-- Offshore energy services company Helix Energy Solutions (HLX) said Thursday that improved vessel utilization across most segments contributed to a year-over-year increase in its Q1 revenue.
The well intervention segment recorded an 82% fleet utilization in Q1, with vessels in Brazil operating at 100%, those in the Gulf of Mexico at 91%, and those in the North Sea at 47%. The segment posted $209.4 million in revenue during the quarter, compared with $198.4 million a year ago.
The Q7000 vessel was fully utilized in Q1, following its mobilization and docking in Brazil, the company said. This compares with just six days of operation in the same quarter of the previous year.
Helix Energy also reactivated Seawell this year, after being fully idle in 2025.
In the robotics segment, vessel activities and utilization of remotely operated vehicles rose year over year, with total vessel days increasing to 381, or 79%, in Q1, from 244, or 67%, in the prior year. The segment saw revenue increased to $62.4 million in Q1 from $51.0 million a year earlier.
Lower integrated vessel trenching, which decreased to 122 days from 135 days, partially offset the higher vessel days.

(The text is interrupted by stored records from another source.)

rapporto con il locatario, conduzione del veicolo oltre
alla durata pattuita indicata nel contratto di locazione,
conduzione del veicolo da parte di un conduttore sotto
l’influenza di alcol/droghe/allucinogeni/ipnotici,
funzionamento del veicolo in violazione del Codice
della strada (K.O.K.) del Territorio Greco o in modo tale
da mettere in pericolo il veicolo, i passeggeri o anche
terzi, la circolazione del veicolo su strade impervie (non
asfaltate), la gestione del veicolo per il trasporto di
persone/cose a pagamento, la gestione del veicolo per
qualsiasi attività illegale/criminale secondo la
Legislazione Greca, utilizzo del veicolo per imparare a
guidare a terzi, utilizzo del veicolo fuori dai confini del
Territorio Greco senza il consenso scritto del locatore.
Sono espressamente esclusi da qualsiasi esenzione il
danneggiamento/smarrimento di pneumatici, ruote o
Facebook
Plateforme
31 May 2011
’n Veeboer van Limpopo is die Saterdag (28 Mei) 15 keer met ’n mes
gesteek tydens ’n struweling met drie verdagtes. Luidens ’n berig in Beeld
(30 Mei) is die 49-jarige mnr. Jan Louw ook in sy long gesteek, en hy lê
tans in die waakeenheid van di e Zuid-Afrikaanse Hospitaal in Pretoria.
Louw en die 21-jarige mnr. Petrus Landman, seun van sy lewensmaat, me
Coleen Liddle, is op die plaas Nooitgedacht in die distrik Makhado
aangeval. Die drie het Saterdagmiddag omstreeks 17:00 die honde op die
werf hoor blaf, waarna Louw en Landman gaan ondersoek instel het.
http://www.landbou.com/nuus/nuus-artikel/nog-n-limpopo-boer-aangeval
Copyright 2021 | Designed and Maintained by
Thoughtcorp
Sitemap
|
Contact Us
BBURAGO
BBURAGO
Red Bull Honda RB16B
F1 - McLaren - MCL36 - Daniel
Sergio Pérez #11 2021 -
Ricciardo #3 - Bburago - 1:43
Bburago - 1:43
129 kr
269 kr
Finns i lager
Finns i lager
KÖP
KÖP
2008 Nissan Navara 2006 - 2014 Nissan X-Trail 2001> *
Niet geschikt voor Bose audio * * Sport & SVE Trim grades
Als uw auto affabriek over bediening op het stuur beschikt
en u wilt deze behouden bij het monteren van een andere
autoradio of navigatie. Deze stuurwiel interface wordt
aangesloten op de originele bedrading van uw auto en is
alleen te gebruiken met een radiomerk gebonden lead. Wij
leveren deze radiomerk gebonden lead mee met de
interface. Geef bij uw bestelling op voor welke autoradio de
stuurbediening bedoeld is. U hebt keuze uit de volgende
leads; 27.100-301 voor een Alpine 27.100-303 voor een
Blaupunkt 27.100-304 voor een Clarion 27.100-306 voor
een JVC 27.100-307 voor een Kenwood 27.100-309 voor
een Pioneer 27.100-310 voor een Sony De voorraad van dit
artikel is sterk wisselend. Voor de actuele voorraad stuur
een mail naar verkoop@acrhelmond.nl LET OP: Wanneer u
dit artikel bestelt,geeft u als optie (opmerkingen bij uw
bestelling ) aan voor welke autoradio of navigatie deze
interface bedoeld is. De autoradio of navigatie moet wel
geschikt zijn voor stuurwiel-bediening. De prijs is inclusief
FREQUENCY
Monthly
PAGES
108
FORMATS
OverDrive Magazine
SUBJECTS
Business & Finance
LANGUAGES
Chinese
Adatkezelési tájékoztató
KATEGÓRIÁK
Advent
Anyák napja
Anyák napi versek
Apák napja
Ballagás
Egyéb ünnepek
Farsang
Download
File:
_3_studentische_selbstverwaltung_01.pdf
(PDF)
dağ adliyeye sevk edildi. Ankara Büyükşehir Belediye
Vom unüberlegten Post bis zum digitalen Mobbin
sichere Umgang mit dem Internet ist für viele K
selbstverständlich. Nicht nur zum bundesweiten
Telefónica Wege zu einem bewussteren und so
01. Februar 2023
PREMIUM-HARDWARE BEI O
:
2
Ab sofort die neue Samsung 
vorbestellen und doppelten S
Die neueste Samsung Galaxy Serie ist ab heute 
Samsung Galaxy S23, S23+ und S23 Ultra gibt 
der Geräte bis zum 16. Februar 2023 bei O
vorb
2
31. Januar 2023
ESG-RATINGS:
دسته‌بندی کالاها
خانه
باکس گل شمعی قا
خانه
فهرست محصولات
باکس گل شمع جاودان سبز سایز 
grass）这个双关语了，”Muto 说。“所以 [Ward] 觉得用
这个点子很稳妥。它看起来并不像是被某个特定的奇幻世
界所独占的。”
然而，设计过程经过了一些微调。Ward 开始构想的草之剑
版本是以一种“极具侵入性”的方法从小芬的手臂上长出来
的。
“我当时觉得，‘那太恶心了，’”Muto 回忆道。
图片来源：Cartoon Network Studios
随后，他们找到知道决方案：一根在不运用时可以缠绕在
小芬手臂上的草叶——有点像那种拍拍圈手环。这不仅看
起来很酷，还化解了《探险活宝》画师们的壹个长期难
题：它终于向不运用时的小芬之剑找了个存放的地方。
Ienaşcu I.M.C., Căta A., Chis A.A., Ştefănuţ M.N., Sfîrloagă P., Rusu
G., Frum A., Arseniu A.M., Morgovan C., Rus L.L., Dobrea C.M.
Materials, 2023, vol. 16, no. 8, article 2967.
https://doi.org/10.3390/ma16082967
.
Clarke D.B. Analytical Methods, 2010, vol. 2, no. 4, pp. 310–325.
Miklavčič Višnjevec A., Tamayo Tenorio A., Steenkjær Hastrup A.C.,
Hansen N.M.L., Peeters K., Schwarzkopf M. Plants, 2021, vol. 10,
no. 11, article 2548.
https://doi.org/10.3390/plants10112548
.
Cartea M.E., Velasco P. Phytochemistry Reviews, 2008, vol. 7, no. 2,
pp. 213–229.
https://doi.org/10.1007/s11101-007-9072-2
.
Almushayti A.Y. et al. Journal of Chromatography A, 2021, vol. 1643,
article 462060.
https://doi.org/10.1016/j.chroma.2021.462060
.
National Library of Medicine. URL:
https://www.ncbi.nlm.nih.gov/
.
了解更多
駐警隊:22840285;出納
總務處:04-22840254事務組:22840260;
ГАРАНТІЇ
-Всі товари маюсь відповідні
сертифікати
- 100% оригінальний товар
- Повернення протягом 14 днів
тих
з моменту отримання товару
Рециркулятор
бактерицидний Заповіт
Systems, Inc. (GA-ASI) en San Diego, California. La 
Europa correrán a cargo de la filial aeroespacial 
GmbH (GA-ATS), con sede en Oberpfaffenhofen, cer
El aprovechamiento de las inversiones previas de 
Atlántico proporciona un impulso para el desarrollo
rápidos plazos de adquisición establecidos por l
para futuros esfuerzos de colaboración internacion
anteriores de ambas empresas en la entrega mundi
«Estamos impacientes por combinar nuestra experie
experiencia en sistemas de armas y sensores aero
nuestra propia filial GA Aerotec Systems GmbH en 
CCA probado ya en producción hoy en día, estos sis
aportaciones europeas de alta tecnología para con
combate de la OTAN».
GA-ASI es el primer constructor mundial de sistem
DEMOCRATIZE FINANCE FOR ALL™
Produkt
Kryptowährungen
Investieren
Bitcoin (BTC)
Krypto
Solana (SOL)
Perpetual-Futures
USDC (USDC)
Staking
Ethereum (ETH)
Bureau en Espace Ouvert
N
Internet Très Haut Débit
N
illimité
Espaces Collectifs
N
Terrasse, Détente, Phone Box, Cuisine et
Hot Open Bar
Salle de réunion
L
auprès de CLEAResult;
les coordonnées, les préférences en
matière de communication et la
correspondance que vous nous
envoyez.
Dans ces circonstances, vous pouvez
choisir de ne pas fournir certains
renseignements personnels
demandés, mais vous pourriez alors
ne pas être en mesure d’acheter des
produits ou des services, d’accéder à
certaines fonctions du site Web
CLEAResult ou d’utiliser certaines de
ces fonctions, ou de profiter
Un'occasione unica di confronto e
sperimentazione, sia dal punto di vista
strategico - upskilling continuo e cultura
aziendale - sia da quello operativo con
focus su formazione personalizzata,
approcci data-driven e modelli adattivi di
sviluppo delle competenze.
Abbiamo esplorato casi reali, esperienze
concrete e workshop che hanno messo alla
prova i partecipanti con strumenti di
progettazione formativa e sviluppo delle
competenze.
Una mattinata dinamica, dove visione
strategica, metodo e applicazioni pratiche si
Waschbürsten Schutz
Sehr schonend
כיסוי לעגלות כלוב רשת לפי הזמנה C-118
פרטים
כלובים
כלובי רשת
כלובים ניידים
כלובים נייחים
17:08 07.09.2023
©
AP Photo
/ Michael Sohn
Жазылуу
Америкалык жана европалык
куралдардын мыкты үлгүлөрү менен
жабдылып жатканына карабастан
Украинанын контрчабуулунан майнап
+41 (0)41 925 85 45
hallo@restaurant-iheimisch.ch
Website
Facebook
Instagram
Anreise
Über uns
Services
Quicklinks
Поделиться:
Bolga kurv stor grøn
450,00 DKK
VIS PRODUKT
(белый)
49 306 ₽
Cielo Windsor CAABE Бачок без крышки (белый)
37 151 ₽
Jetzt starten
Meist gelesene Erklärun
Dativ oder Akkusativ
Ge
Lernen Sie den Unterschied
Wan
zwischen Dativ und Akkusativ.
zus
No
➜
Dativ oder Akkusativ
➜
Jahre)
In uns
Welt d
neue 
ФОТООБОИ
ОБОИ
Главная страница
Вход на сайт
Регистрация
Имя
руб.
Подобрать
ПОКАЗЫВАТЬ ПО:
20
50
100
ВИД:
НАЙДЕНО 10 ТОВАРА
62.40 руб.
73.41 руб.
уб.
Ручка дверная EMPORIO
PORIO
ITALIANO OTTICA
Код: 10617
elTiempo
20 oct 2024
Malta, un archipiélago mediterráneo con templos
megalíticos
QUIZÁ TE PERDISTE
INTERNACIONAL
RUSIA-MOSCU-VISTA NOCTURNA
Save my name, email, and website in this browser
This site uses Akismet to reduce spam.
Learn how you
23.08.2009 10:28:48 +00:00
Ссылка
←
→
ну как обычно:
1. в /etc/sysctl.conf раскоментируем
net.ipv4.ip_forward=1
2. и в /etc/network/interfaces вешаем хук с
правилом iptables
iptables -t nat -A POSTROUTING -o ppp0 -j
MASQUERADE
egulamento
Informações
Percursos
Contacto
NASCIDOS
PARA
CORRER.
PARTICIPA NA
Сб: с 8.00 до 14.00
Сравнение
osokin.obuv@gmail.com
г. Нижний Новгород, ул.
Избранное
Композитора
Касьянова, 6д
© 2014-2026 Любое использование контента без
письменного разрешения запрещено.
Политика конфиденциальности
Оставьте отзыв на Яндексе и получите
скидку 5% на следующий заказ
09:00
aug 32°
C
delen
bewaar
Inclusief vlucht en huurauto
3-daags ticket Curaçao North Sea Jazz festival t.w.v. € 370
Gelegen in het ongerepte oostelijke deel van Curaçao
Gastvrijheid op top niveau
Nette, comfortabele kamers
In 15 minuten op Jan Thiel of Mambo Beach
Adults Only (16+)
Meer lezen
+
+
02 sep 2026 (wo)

The company also said that vessel utilization in the shallow water abandonment segment climbed to 37% in Q1 from the year-ago level of 31%. The figures exclude heavy lift operation. The segment's Q1 revenue increased year over year to $21.2 million from $16.8 million.
Additionally, utilization of plug and abandonment systems and coiled tubing systems improved to 369 days, or 16%, from 264 days, or 11%.
Meanwhile, the company said its production facilities generated lower revenue during the period due to weaker oil and gas production from the Droshky field. The segment's Q1 revenue stood at $18.7 million, down from the prior year's $19.8 million.
Helix expects Droshky output to continue declining throughout the year, although the restart of production at Thunder Hawk field following a successful workover in April will provide an upside.
For the rest of the year, the company said vessel utilization and rates will primarily underpin its outlook, with winter seasonal activity to impact operations.